POLECENIE 1: W wykazie zamień „présente loi” na „nouvelle loi” w wierszach od tego, który zawiera „(2) Les dispositions”, aż do tego, który zawiera „Back 70 sneakers - Wit”, i podaj je ponownie, nie zmieniając niczego innego. Pomiń w odpowiedzi obrazy.

------------------------

Lubię kryminały z gatunku domestic noir, gdzie akcja prowadzona jest kameralnie, ograniczona trochę do miejsca, a główną bohaterką jest policjantka.
Po przeczytaniu tej powieści miałam jednak mieszane uczucia, niby spodziewałam się nieco bardziej skomplikowanej i porywającej fabuły, a jednak nie mogłam się od książki oderwać.
Może to świadomość, że opisana historia inspirowana była prawdziwymi wydarzeniami sprawiła, że moja ciekawość rosła z każdym kolejnym rozdziałem.
Krótkie rozdziały to dla mnie zawsze wyzwanie czytelnicze typu: jeszcze jeden rozdział i idę spać, a potem czytam do bólu oczu.
Sama fabuła jest dość interesująca, wielu podejrzanych, wiele tropów, a na końcu okazuje się jednak coś, czego nie zawsze się spodziewamy.

------------------------

POLECENIE 2: Czym według fragmentu tekstu inspirowana była opisana w powieści historia?

------------------------

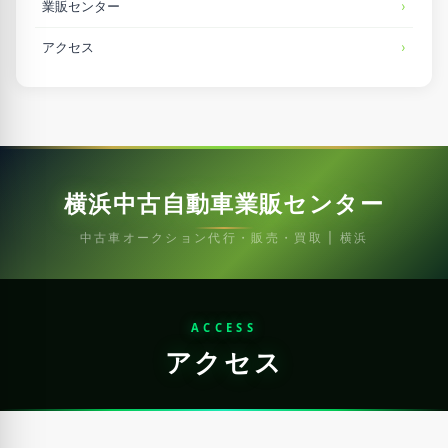
業販センター
アクセス
横浜中古自動車業販センター
中古車オークション代行・販売・買取 | 横浜
ACCESS
アクセス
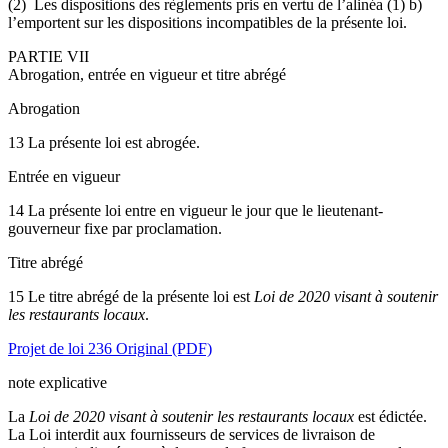
(2) Les dispositions des règlements pris en vertu de l’alinéa (1) b)
l’emportent sur les dispositions incompatibles de la présente loi.
PARTIE VII
Abrogation, entrée en vigueur et titre abrégé
Abrogation
13 La présente loi est abrogée.
Entrée en vigueur
14 La présente loi entre en vigueur le jour que le lieutenant-
gouverneur fixe par proclamation.
Titre abrégé
15 Le titre abrégé de la présente loi est
Loi de 2020 visant à soutenir
les restaurants locaux
.
Projet de loi 236 Original (PDF)
note explicative
La
Loi de 2020 visant à soutenir les restaurants locaux
est édictée.
La Loi interdit aux fournisseurs de services de livraison de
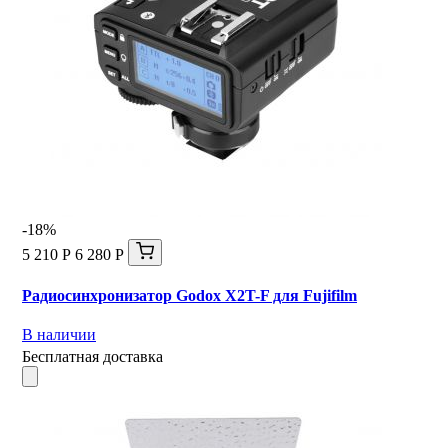
-18%
5 210 Р
6 280 Р
Радиосинхронизатор Godox X2T-F для Fujifilm
В наличии
Бесплатная доставка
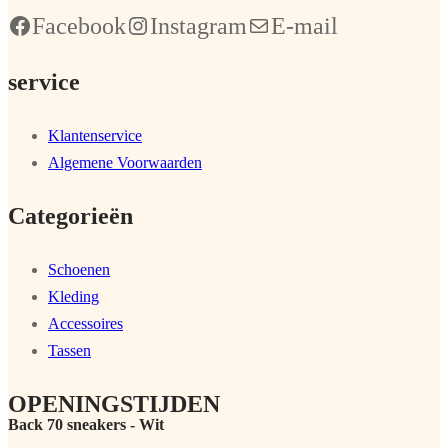
Facebook
Instagram
E-mail
service
Klantenservice
Algemene Voorwaarden
Categorieën
Schoenen
Kleding
Accessoires
Tassen
OPENINGSTIJDEN
Back 70 sneakers - Wit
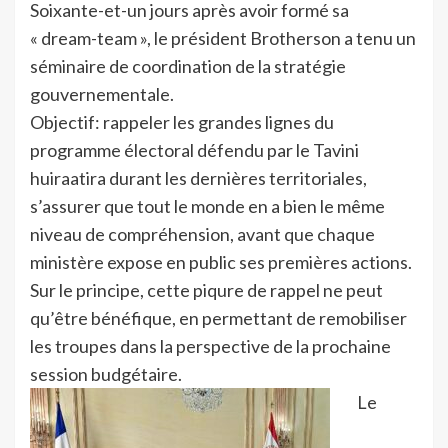
Soixante-et-un jours après avoir formé sa
« dream-team », le président Brotherson a tenu un
séminaire de coordination de la stratégie
gouvernementale.
Objectif: rappeler les grandes lignes du
programme électoral défendu par le Tavini
huiraatira durant les dernières territoriales,
s’assurer que tout le monde en a bien le même
niveau de compréhension, avant que chaque
ministère expose en public ses premières actions.
Sur le principe, cette piqure de rappel ne peut
qu’être bénéfique, en permettant de remobiliser
les troupes dans la perspective de la prochaine
session budgétaire.
Le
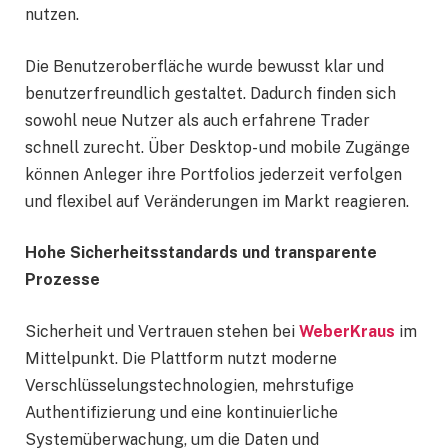
nutzen.
Die Benutzeroberfläche wurde bewusst klar und
benutzerfreundlich gestaltet. Dadurch finden sich
sowohl neue Nutzer als auch erfahrene Trader
schnell zurecht. Über Desktop- und mobile Zugänge
können Anleger ihre Portfolios jederzeit verfolgen
und flexibel auf Veränderungen im Markt reagieren.
Hohe Sicherheitsstandards und transparente
Prozesse
Sicherheit und Vertrauen stehen bei
WeberKraus
im
Mittelpunkt. Die Plattform nutzt moderne
Verschlüsselungstechnologien, mehrstufige
Authentifizierung und eine kontinuierliche
Systemüberwachung, um die Daten und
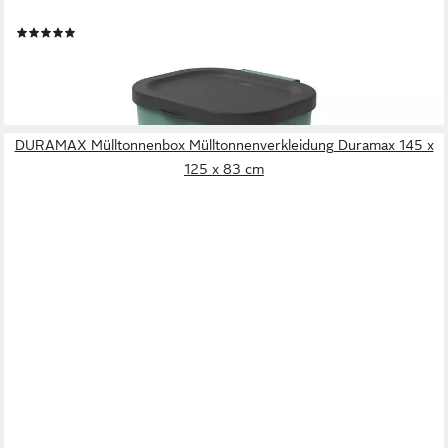
Tragegriff
(47)
ab 10,54 €
lieferbar - in 3-4 Werktagen bei dir
+1
DURAMAX Mülltonnenbox Mülltonnenverkleidung Duramax 145 x
125 x 83 cm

------------------------

ODPOWIEDŹ 1:
(2) Les dispositions des règlements pris en vertu de l’alinéa (1) b)
l’emportent sur les dispositions incompatibles de la nouvelle loi.
PARTIE VII
Abrogation, entrée en vigueur et titre abrégé
Abrogation
13 La nouvelle loi est abrogée.
Entrée en vigueur
14 La nouvelle loi entre en vigueur le jour que le lieutenant-
gouverneur fixe par proclamation.
Titre abrégé
15 Le titre abrégé de la nouvelle loi est
Loi de 2020 visant à soutenir
les restaurants locaux
.
Projet de loi 236 Original (PDF)
note explicative
La
Loi de 2020 visant à soutenir les restaurants locaux
est édictée.
La Loi interdit aux fournisseurs de services de livraison de
-18%
5 210 Р
6 280 Р
Радиосинхронизатор Godox X2T-F для Fujifilm
В наличии
Бесплатная доставка
Facebook
Instagram
E-mail
service
Klantenservice
Algemene Voorwaarden
Categorieën
Schoenen
Kleding
Accessoires
Tassen
OPENINGSTIJDEN
Back 70 sneakers - Wit

ODPOWIEDŹ 2: Prawdziwymi wydarzeniami.